- Passage shown:
□ □ □ □

- M-201 highlighted in red

Route information
- Maintained by MDOT
- Length: 1.467 mi (2.361 km)
- Existed: by April 15, 1949–present

Major junctions
- South end: M-22 in Northport
- North end: CR 640 north of Northport

Location
- Country: United States
- State: Michigan
- Counties: Leelanau

Highway system
- Michigan State Trunkline Highway System; Interstate; US; State; Byways;
| ← M-199 |  | → M-203 |

= M-201 (Michigan highway) =

State highway in Leelanau County, Michigan, United States

M-201 is a state trunkline highway in the US state of Michigan that serves as a spur route for the village of Northport near the northern tip of Leelanau County. The trunkline zig-zags through to provide a path through the village, connecting with the county road that provides access to Leelanau State Park. The highway was first shown on state maps in the late 1940s, and remains unchanged since.

□ □ □ □

- Activity list:
1 - List every highway designation that appears in the M-201 article.
2 - According to the M-201 article, how long is the highway?
3 - Extend the M-201 article from its last sentence.
The lines after this text are not needed for any task here.

- Provided material:

□ □ □ □

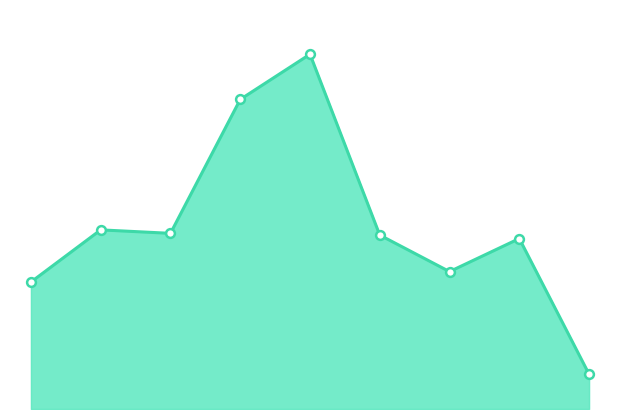

How many lines are shown in the chart?

1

□ □ □ □

- Answer list:
1 - M-201, M-22, CR 640, M-199, M-203

2 - 1.467 mi (2.361 km)

3 -
==Route description==
M-201 starts on the south side of the Northport at M-22 and runs north on Shabwasung Street. The highway turns east onto Main Street for one block; the area in town is predominantly residential. At the intersection with Waukazoo Street, the trunkline turns north until it meets Nagonaba Street where it runs west for a block before turning north onto Mill Street, passing near the marina. Heading out of the village, the highway crosses Northport Creek and passes some small farms. The designation ends at the village limits just south of the three-way intersection of Mill Street, County Road 640 (CR 640), and East Peterson Park Road. CR 640 continues northward to Leelanau State Park at the tip of the Leelanau Peninsula.

Like other state highways in Michigan, M-201 is maintained by the Michigan Department of Transportation (MDOT). In 2011, the department's traffic surveys showed that on average, 2,245 vehicles used the highway daily. No section of M-201 is listed on the National Highway System, a network of roads important to the country's economy, defense, and mobility.

==History==
The entire routing was transferred to state control at an earlier date, but it would first appear on the state highway map published on April 1, 1949. The highway remains unchanged since designation.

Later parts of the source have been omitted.